## PASSAGE SHOWN
In 1997 Adrian Sun created a fork based on the Netatalk 1.4 beta 2 release, implementing the then-new AppleShare IP (AFP over TCP/IP) network layer. This version became the de-facto mainline version of Netatalk for several years.

An open source community had sprung up around Netatalk in the meantime, so the project was moved to SourceForge for collaborative revision control in July of 2000. Starting from version 1.5.0 released on New Year's Eve in 2001, the license was changed to the GNU General Public License rather than the previous MIT-style license. The community succeeded in de-forking the project and merged the Adrian Sun fork back into Netatalk proper, which apart from the TCP/IP transport layer brought Apple II client support, encrypted authentication, and AFP 2.2 compliance, to mention a few features.

In October 2004 Netatalk 2.0 was released, which brought major improvements, including: support for Apple Filing Protocol level 3.1 (providing long UTF-8 filenames, file sizes > 2 gigabytes, full Mac OS X compatibility), CUPS integration, Kerberos V support allowing true "single sign-on", and a more reliable file and directory ID database backend.

Since version 2.0.5 in 2009, Netatalk supports the use of Time Machine over a network in a similar fashion to Apple's own Time Capsule. With version 2.2 released in July 2011, Netatalk introduced support for AFP protocol level 3.3, the penultimate revision of the protocol.

Version 3.0 of Netatalk was released in July 2012 and added ini style configuration, and Mac OS X compatible Extended Attributes as default, while removing AppleTalk networking support.

Netatalk 3.1, released in October 2013, added Spotlight support in addition to improved SMB interoperability. A subsequent bugfix release added support for AFP level 3.4 (introduced in OS X Mountain Lion) which is the final revision of the protocol from Apple.

## WORK ITEM A
Restate the Netatalk history passage word for word from "In October 2004" up to and including "ID database backend.".
## WORK ITEM B
Write what comes next in the Netatalk history, picking up after its final sentence.
The saved entries play no part in this work.

[Saved entries]
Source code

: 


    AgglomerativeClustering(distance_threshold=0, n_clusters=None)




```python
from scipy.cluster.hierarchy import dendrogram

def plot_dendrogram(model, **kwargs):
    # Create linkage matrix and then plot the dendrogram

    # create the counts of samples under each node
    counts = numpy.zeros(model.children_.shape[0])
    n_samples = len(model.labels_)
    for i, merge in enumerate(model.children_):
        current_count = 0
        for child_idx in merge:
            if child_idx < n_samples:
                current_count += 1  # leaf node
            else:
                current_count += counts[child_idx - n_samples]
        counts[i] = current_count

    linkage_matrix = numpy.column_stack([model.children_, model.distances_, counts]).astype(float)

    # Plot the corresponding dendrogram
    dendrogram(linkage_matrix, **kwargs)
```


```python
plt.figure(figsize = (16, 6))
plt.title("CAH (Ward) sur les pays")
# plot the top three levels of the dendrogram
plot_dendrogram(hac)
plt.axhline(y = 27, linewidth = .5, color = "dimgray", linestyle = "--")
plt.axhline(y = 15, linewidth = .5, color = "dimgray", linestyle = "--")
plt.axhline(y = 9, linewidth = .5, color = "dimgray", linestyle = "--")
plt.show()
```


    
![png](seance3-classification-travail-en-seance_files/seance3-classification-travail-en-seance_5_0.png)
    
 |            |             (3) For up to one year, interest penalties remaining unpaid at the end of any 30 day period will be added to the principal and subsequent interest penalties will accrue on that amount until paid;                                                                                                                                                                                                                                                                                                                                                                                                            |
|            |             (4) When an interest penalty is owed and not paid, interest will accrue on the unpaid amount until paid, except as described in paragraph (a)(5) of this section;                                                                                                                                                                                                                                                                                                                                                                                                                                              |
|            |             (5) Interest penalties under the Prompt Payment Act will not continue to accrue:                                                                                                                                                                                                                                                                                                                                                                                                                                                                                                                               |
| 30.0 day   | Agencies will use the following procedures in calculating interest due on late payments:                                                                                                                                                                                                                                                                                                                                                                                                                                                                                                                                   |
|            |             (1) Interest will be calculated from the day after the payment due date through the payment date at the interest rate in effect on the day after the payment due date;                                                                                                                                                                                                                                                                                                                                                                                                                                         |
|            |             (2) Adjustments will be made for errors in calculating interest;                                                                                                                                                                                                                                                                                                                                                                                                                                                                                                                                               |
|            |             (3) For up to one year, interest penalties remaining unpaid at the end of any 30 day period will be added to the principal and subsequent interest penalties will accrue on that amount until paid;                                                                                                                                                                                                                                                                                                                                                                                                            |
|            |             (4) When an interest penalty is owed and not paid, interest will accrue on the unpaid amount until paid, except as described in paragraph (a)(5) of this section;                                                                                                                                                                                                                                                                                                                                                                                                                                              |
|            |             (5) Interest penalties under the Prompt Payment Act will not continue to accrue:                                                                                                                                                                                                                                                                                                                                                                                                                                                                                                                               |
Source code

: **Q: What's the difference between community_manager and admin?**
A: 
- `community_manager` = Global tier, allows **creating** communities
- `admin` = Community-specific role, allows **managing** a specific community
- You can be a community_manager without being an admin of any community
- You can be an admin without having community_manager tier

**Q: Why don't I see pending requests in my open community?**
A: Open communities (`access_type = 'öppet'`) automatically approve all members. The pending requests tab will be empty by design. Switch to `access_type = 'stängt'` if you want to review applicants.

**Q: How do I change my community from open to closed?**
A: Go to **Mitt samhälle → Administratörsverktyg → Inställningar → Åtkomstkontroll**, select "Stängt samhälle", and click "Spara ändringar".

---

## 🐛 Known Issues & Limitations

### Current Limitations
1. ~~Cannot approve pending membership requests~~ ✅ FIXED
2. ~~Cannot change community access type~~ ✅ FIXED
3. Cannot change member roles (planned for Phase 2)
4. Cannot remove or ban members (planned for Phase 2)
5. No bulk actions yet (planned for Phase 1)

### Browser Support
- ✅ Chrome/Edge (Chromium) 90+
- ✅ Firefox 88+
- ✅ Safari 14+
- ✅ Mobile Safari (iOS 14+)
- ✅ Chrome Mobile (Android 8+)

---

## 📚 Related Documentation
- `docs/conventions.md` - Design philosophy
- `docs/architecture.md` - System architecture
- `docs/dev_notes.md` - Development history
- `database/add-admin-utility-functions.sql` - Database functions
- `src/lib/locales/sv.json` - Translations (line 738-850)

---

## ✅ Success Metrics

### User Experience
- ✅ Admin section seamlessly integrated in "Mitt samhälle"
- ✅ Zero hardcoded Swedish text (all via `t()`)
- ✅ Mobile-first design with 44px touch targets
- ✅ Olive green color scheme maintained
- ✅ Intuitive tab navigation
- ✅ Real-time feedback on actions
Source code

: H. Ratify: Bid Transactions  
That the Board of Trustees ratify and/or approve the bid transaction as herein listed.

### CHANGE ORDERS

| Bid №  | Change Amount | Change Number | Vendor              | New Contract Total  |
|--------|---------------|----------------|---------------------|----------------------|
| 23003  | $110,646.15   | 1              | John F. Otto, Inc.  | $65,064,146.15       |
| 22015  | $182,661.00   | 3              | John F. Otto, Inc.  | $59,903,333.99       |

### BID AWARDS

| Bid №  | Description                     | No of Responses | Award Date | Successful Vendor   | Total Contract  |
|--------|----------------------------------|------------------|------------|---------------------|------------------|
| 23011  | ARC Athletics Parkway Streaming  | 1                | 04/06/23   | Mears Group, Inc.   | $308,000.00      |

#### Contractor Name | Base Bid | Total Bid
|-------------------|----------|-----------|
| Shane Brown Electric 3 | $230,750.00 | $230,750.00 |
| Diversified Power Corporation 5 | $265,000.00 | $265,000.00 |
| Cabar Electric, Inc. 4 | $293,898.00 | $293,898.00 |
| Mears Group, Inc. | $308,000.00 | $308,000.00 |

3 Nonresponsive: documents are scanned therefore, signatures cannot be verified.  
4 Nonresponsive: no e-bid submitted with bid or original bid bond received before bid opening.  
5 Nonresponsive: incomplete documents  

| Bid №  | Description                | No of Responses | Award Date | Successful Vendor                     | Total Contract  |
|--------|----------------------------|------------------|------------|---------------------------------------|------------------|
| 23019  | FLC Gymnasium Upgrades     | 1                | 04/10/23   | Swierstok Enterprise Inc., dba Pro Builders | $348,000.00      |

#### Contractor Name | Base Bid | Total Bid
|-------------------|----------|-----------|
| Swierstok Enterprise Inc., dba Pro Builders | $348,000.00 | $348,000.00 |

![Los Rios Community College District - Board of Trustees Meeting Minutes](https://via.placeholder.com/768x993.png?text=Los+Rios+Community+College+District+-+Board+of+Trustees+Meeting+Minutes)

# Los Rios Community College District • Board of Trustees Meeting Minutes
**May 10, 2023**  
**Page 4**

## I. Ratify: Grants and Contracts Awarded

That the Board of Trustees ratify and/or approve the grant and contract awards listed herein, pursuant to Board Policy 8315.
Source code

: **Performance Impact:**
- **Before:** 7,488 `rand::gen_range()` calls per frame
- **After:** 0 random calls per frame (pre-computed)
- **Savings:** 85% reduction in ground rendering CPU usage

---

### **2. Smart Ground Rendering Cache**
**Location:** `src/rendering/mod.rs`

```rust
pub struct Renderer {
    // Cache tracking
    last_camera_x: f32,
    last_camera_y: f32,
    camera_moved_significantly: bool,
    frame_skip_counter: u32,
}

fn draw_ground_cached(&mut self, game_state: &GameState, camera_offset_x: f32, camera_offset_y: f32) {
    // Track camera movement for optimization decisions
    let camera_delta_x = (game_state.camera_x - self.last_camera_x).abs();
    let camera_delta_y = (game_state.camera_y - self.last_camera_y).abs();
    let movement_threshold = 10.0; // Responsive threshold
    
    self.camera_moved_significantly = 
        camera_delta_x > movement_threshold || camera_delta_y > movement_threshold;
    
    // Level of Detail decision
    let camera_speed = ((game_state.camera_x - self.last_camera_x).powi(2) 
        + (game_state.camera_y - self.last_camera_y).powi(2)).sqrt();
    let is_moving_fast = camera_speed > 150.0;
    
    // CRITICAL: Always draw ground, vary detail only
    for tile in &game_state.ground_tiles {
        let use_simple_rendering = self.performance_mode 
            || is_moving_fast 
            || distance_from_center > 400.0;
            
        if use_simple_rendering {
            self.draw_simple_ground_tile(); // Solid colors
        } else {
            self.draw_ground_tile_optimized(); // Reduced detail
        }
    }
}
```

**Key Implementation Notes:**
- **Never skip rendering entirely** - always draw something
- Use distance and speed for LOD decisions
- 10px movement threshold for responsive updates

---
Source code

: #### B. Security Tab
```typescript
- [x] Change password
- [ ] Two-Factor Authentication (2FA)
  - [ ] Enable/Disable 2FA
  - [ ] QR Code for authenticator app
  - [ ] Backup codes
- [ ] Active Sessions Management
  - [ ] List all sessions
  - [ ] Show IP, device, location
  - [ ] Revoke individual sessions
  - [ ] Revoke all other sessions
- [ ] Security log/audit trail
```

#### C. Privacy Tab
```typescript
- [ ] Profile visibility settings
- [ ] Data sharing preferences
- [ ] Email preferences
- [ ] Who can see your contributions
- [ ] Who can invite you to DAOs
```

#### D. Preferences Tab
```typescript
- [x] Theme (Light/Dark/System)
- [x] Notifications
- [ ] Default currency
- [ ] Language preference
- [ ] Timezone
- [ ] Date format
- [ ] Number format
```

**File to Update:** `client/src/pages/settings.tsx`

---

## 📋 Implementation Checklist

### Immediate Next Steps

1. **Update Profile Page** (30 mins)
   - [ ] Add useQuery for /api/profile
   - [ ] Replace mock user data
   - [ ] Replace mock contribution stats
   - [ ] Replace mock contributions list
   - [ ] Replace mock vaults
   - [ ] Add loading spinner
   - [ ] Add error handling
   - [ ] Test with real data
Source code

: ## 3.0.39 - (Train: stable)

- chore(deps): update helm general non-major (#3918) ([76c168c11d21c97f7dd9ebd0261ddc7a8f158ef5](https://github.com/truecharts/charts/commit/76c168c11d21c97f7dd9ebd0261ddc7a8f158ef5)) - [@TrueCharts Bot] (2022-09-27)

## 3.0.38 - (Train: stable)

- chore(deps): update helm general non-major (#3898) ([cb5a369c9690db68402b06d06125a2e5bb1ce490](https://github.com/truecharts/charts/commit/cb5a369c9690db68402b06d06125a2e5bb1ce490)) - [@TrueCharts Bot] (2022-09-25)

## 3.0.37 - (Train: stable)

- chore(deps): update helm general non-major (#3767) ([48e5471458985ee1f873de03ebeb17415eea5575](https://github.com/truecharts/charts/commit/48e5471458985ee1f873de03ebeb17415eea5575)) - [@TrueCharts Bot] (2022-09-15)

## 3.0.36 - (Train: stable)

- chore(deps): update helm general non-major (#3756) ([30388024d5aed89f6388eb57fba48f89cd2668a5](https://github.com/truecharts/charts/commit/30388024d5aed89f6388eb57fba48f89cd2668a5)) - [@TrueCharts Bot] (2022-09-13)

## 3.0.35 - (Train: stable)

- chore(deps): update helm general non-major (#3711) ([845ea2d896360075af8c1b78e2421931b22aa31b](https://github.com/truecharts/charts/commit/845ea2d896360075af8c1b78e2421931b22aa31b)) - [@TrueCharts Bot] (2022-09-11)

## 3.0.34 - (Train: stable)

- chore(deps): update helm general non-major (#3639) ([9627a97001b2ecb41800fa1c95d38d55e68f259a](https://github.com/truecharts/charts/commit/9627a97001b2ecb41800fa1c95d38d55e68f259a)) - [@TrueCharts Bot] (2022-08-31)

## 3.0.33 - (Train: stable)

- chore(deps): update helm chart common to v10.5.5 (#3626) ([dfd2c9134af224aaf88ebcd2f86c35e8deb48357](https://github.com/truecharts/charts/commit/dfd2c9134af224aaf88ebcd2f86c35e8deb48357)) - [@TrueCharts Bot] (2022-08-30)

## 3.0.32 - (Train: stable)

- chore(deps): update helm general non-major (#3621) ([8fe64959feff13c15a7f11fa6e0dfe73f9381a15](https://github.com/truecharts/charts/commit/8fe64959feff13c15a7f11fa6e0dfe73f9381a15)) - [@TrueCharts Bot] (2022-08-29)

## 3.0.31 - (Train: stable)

## ANSWER AREA A
In October 2004 Netatalk 2.0 was released, which brought major improvements, including: support for Apple Filing Protocol level 3.1 (providing long UTF-8 filenames, file sizes > 2 gigabytes, full Mac OS X compatibility), CUPS integration, Kerberos V support allowing true "single sign-on", and a more reliable file and directory ID database backend.

## ANSWER AREA B
Netatalk 4.0 was made available in September 2024, bringing back the support for AppleTalk removed in 3.0, while introducing support for tunneling TCP/IP traffic to MacIP, which allows LocalTalk-only Macs to connect to the Internet. The previously stand-alone Netatalk Webmin module for system administration, and the AFP test-suite were also bundled with Netatalk 4.0. In Netatalk 4.3, a SQLite CNID backend was added as a future-proof alternative to Berkeley DB which had been the database backend of choice since the v1.x release series.

At the time of writing, Netatalk runs on the Linux, FreeBSD, OpenBSD, NetBSD, Solaris, illumos, and macOS operating systems.

== AppleTalk ==
In all Netatalk versions except the 3.x release series, the AppleTalk (DDP) protocol suite is used to allow Unix-like operating systems to serve also as print (PAP via a CUPS backend) and time (Timelord) servers for Macintosh computers.

Networked Apple IIe and Apple IIGS computers can be netbooted from a Netatalk shared volume. Additionally, a suite of tools for inspecting and manipulating AppleTalk networks, as well as printing to LocalTalk connected printers from modern systems is included.

== Commercial use ==
Netatalk is (or was previously) integrated into a range of NAS solutions, including Buffalo NAS systems, Exanet ExaStore, Iomega's Home Media Network Hard Drive, IXsystems TrueNAS, LaCie NAS OS, Lime Technology unRAID, Napp-it, Netgear ReadyNAS, QNAP NAS, Synology DiskStation, Thecus NAS, and more.

In 2010, a company called NetAFP run by a group of Netatalk maintainers started providing commercial support for enterprise deployments of Netatalk. The company merged with German Samba vendor SerNet in December 2013, signaling the end of commercial support for Netatalk in favor of SMB, which Apple had made the primary file sharing protocol with the release of Mac OS X Mavericks that same year.